▶ **EXERCISE GOAL**: Quote exactly the lines from the start of the entries to the one with "В ночь на 22 мая здания общежития и учебного", both ends included.

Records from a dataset
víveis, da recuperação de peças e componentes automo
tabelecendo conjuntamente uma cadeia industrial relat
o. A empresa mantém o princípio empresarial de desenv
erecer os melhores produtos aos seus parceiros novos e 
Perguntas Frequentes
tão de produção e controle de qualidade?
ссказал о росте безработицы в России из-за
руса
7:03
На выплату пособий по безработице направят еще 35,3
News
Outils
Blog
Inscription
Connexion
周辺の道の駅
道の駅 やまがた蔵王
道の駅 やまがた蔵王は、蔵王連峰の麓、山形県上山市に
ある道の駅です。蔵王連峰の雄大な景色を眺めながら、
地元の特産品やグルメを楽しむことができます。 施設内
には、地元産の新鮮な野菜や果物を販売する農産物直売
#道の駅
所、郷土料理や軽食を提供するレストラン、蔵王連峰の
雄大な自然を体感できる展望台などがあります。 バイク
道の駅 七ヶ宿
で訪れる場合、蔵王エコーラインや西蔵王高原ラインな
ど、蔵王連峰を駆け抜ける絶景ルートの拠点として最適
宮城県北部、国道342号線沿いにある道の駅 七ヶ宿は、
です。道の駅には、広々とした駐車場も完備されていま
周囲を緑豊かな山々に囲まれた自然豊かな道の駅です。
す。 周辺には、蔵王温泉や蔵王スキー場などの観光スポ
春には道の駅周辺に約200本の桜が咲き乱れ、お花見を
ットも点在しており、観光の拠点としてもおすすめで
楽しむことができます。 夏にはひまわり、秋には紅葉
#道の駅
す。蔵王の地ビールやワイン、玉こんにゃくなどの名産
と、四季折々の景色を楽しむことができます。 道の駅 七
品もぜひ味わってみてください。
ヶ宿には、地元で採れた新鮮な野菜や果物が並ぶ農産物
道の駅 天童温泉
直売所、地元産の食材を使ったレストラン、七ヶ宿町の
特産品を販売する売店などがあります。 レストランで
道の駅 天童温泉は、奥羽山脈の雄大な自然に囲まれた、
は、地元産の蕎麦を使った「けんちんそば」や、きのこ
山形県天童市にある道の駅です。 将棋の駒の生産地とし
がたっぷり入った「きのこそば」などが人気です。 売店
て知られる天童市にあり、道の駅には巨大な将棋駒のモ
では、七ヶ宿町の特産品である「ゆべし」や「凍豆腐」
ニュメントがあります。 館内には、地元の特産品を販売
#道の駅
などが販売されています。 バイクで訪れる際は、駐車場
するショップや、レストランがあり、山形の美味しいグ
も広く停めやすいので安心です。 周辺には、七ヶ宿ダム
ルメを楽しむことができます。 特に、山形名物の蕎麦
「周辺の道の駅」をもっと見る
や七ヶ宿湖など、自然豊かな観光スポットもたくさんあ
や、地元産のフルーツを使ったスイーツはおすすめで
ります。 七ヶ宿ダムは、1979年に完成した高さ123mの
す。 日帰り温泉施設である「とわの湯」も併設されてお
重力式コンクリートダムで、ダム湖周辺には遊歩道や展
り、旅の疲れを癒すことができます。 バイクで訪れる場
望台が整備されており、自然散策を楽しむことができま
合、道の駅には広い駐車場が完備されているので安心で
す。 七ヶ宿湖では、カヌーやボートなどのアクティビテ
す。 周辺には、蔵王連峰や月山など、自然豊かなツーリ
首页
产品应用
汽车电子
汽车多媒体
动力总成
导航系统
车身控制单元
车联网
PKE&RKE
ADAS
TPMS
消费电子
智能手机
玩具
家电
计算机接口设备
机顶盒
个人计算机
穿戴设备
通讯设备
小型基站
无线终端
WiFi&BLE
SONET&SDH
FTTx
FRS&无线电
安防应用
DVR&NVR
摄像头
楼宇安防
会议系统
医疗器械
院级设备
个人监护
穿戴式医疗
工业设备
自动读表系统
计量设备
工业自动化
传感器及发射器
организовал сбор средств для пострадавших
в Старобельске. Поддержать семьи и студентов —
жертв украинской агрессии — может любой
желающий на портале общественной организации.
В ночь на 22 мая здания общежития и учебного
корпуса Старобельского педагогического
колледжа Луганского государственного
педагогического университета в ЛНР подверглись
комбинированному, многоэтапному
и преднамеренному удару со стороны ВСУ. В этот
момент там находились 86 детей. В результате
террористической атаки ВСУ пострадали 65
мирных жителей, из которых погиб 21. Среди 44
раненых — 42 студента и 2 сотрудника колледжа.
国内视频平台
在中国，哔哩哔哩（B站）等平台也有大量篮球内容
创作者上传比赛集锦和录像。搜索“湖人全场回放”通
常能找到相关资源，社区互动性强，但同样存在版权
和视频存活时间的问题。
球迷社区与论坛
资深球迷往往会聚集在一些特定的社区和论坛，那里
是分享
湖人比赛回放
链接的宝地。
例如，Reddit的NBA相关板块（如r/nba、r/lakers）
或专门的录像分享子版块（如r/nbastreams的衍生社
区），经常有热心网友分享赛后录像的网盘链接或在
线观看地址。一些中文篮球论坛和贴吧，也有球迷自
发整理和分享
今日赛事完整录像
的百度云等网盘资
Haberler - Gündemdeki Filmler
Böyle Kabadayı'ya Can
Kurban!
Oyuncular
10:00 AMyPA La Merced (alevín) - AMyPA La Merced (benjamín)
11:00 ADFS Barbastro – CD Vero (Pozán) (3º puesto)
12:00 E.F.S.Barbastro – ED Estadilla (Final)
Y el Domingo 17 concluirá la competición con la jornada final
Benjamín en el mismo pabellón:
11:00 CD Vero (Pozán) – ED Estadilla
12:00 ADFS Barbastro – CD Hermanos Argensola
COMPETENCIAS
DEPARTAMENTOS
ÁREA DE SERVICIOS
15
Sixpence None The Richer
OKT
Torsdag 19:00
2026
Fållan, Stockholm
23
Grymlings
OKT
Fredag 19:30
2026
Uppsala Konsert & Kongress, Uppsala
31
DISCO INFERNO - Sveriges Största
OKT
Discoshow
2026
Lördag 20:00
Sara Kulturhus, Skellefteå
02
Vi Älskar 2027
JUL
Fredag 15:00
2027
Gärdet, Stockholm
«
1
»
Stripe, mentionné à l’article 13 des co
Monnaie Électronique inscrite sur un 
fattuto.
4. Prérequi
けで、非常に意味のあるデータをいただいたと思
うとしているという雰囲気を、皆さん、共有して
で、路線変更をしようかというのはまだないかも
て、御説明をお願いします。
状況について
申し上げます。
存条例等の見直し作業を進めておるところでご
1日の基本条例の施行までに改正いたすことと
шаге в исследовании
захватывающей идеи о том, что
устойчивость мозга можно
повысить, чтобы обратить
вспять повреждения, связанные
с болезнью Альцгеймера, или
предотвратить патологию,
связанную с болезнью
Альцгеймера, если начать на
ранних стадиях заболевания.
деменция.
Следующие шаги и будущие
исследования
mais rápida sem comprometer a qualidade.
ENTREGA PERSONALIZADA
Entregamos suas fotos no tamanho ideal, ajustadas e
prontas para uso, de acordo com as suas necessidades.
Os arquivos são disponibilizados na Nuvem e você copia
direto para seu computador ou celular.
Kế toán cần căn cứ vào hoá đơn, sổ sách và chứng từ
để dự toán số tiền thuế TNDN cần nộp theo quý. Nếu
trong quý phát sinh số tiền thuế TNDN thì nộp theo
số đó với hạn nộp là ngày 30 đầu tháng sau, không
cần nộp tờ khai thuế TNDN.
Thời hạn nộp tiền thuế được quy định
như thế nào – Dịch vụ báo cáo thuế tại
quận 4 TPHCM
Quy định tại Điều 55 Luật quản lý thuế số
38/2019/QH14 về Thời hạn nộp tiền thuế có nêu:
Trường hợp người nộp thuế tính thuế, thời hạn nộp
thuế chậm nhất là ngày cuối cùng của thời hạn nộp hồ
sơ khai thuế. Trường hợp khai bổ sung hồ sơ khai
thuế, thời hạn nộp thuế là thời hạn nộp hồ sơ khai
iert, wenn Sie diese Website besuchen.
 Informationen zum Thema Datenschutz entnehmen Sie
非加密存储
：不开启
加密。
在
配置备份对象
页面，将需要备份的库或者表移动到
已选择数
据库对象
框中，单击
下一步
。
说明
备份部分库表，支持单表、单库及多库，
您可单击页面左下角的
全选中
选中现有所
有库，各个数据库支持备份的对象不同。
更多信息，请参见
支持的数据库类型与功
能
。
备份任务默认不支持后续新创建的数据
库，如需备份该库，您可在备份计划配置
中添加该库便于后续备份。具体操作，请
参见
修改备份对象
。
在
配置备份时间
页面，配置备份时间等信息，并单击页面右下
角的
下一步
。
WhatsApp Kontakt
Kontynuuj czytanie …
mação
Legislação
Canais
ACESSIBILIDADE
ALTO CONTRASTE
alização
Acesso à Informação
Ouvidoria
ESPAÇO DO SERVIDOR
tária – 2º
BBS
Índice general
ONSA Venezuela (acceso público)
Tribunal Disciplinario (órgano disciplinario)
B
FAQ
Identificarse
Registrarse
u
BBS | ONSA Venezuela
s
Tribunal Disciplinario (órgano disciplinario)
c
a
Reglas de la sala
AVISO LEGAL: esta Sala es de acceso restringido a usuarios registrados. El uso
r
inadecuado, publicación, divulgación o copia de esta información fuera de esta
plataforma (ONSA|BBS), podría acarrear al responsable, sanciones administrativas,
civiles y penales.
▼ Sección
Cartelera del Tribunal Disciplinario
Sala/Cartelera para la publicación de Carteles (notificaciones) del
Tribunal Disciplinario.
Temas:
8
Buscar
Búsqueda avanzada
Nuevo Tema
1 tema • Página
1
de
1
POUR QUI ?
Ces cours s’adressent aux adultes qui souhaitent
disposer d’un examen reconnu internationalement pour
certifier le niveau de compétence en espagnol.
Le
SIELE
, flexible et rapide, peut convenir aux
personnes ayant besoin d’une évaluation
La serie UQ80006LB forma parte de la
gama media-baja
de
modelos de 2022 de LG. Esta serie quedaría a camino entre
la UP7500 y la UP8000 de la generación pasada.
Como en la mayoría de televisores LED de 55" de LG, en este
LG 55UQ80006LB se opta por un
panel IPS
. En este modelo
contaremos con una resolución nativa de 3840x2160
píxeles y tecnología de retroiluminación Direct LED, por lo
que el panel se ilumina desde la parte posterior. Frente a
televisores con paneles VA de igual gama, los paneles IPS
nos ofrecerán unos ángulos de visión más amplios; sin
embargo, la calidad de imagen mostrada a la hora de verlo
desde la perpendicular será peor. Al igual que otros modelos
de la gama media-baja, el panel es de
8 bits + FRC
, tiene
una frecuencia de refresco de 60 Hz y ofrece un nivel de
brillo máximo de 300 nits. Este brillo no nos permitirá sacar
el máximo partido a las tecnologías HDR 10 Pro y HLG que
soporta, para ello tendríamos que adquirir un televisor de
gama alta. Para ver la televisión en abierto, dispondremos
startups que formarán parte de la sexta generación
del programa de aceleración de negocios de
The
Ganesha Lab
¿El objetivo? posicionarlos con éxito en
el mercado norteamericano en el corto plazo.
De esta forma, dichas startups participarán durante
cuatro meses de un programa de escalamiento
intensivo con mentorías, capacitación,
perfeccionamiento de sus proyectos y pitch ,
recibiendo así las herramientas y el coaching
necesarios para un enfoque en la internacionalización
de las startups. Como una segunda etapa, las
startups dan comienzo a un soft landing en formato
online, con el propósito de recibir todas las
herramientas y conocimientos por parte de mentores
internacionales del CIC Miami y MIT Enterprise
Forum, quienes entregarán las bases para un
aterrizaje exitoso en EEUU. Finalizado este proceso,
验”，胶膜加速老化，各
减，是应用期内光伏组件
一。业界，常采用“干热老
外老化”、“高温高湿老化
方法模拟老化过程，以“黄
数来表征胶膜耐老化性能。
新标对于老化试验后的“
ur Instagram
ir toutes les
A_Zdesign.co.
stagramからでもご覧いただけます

▶ **EXERCISE RESPONSE**:
víveis, da recuperação de peças e componentes automo
tabelecendo conjuntamente uma cadeia industrial relat
o. A empresa mantém o princípio empresarial de desenv
erecer os melhores produtos aos seus parceiros novos e 
Perguntas Frequentes
tão de produção e controle de qualidade?
ссказал о росте безработицы в России из-за
руса
7:03
На выплату пособий по безработице направят еще 35,3
News
Outils
Blog
Inscription
Connexion
周辺の道の駅
道の駅 やまがた蔵王
道の駅 やまがた蔵王は、蔵王連峰の麓、山形県上山市に
ある道の駅です。蔵王連峰の雄大な景色を眺めながら、
地元の特産品やグルメを楽しむことができます。 施設内
には、地元産の新鮮な野菜や果物を販売する農産物直売
#道の駅
所、郷土料理や軽食を提供するレストラン、蔵王連峰の
雄大な自然を体感できる展望台などがあります。 バイク
道の駅 七ヶ宿
で訪れる場合、蔵王エコーラインや西蔵王高原ラインな
ど、蔵王連峰を駆け抜ける絶景ルートの拠点として最適
宮城県北部、国道342号線沿いにある道の駅 七ヶ宿は、
です。道の駅には、広々とした駐車場も完備されていま
周囲を緑豊かな山々に囲まれた自然豊かな道の駅です。
す。 周辺には、蔵王温泉や蔵王スキー場などの観光スポ
春には道の駅周辺に約200本の桜が咲き乱れ、お花見を
ットも点在しており、観光の拠点としてもおすすめで
楽しむことができます。 夏にはひまわり、秋には紅葉
#道の駅
す。蔵王の地ビールやワイン、玉こんにゃくなどの名産
と、四季折々の景色を楽しむことができます。 道の駅 七
品もぜひ味わってみてください。
ヶ宿には、地元で採れた新鮮な野菜や果物が並ぶ農産物
道の駅 天童温泉
直売所、地元産の食材を使ったレストラン、七ヶ宿町の
特産品を販売する売店などがあります。 レストランで
道の駅 天童温泉は、奥羽山脈の雄大な自然に囲まれた、
は、地元産の蕎麦を使った「けんちんそば」や、きのこ
山形県天童市にある道の駅です。 将棋の駒の生産地とし
がたっぷり入った「きのこそば」などが人気です。 売店
て知られる天童市にあり、道の駅には巨大な将棋駒のモ
では、七ヶ宿町の特産品である「ゆべし」や「凍豆腐」
ニュメントがあります。 館内には、地元の特産品を販売
#道の駅
などが販売されています。 バイクで訪れる際は、駐車場
するショップや、レストランがあり、山形の美味しいグ
も広く停めやすいので安心です。 周辺には、七ヶ宿ダム
ルメを楽しむことができます。 特に、山形名物の蕎麦
「周辺の道の駅」をもっと見る
や七ヶ宿湖など、自然豊かな観光スポットもたくさんあ
や、地元産のフルーツを使ったスイーツはおすすめで
ります。 七ヶ宿ダムは、1979年に完成した高さ123mの
す。 日帰り温泉施設である「とわの湯」も併設されてお
重力式コンクリートダムで、ダム湖周辺には遊歩道や展
り、旅の疲れを癒すことができます。 バイクで訪れる場
望台が整備されており、自然散策を楽しむことができま
合、道の駅には広い駐車場が完備されているので安心で
す。 七ヶ宿湖では、カヌーやボートなどのアクティビテ
す。 周辺には、蔵王連峰や月山など、自然豊かなツーリ
首页
产品应用
汽车电子
汽车多媒体
动力总成
导航系统
车身控制单元
车联网
PKE&RKE
ADAS
TPMS
消费电子
智能手机
玩具
家电
计算机接口设备
机顶盒
个人计算机
穿戴设备
通讯设备
小型基站
无线终端
WiFi&BLE
SONET&SDH
FTTx
FRS&无线电
安防应用
DVR&NVR
摄像头
楼宇安防
会议系统
医疗器械
院级设备
个人监护
穿戴式医疗
工业设备
自动读表系统
计量设备
工业自动化
传感器及发射器
организовал сбор средств для пострадавших
в Старобельске. Поддержать семьи и студентов —
жертв украинской агрессии — может любой
желающий на портале общественной организации.
В ночь на 22 мая здания общежития и учебного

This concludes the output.